Recusar ou impedir acesso a estabelecimento comercial, entradas sociais em edifícios públicos ou residenciais, elevadores ou escadas; negar ou obstar emprego em empresa privada, são algumas das situações que se enquadram como  crime de racismo, que  é mais amplo do que o de injúria.

Por injúria racial, o crime prescreve em oito anos. Quer dizer, deixa de existir. Já o crime de racismo é inafiançável e imprescritível, conforme determina o artigo da Constituição Federal.

Mas segue o desafio de comprovar o crime, responsabilidade da parte da nossa sociedade que detém o poder – seja pela cor da pele, pelo poder financeiro ou político – e segue promovendo a morte da população negra em escala industrial.

A marca da ignorância

Situação 2: não confunda preconceito e discriminação

O preconceito é uma opinião preconcebida sobre determinado grupo ou pessoa, sem qualquer informação ou razão. O racismo é a crença de que existem raças superiores e raças inferiores. Já a discriminação é a ação baseada no preconceito ou no racismo, em que o indivíduo recebe um tratamento injusto apenas por pertencer a um grupo diferente.
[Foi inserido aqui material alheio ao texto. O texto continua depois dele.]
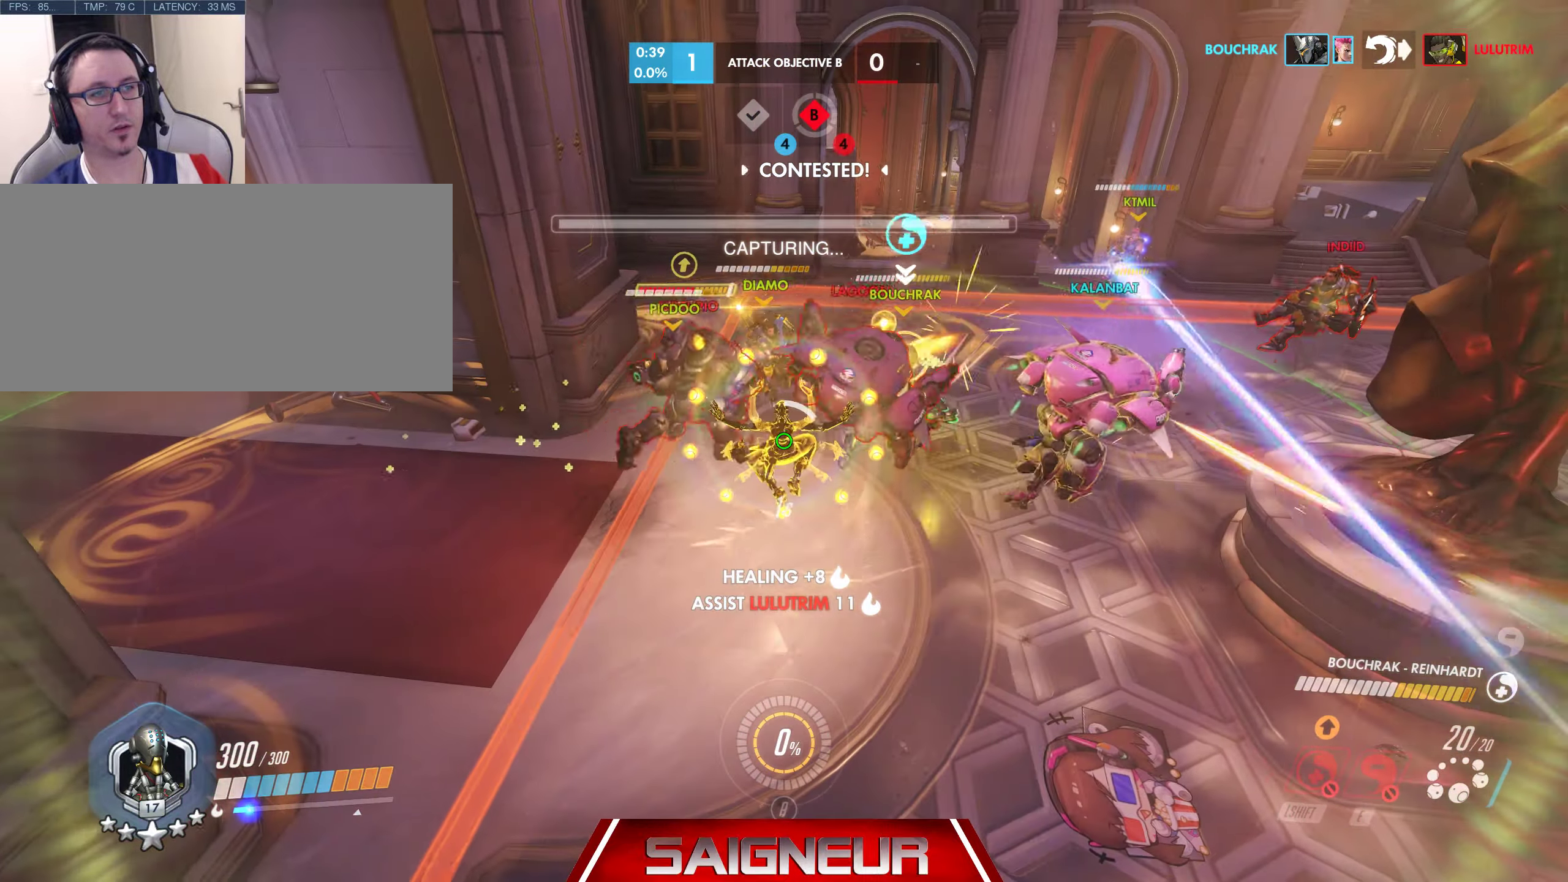
Gameplay with keyboard and mouse; each line is a JSON object with the keys and mouse buttons held at the frame after it. "events" lists presses ("down") and releases ("up") of "a", "ctrl", "d", "e", "f", "q", "r", "s", "shift", "space", "tab", "w", "mouse_left", "mouse_wheel", "mouse_right", "mouse_mb4" and "mouse_mb5" between this image and that frame as [ms after this image, input, new state], when the widget could be followed in between. "mouse_left", "mouse_wheel", "mouse_right", "mouse_mb4", "mouse_mb5" = the "left", "wheel", "right", "mb4", "mb5" buttons of the "mouse" list. No other keys are recorded. "wheel" means that the mouse wheel is clicked or scrolled. Mouse movement is not recorded.
{"keys": [], "mouse": [], "events": [[334, "a", "down"], [450, "a", "up"]]}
Quer dizer, entre o (pré)-conceito e a  discriminação, a diferença está na atitude. Ninguém pode impedir uma pessoa de ser preconceituosa. Mas existem leis que proíbem esta mesma pessoa de transformar o seu pensar em ato.

Padres católicos, por exemplo, eram preconceituosos e ao naturalizarem a escravidão negra, com apoio institucional da Igreja Católica, forçando batismos, proibindo a manifestação religiosa de outras religiões, transformaram o preconceito em ato. Nos dias de hoje, seriam acusados de discriminação racial, de acordo com a lei que proíbe o racismo. Estariam todos na cadeia, sem chance de liberdade!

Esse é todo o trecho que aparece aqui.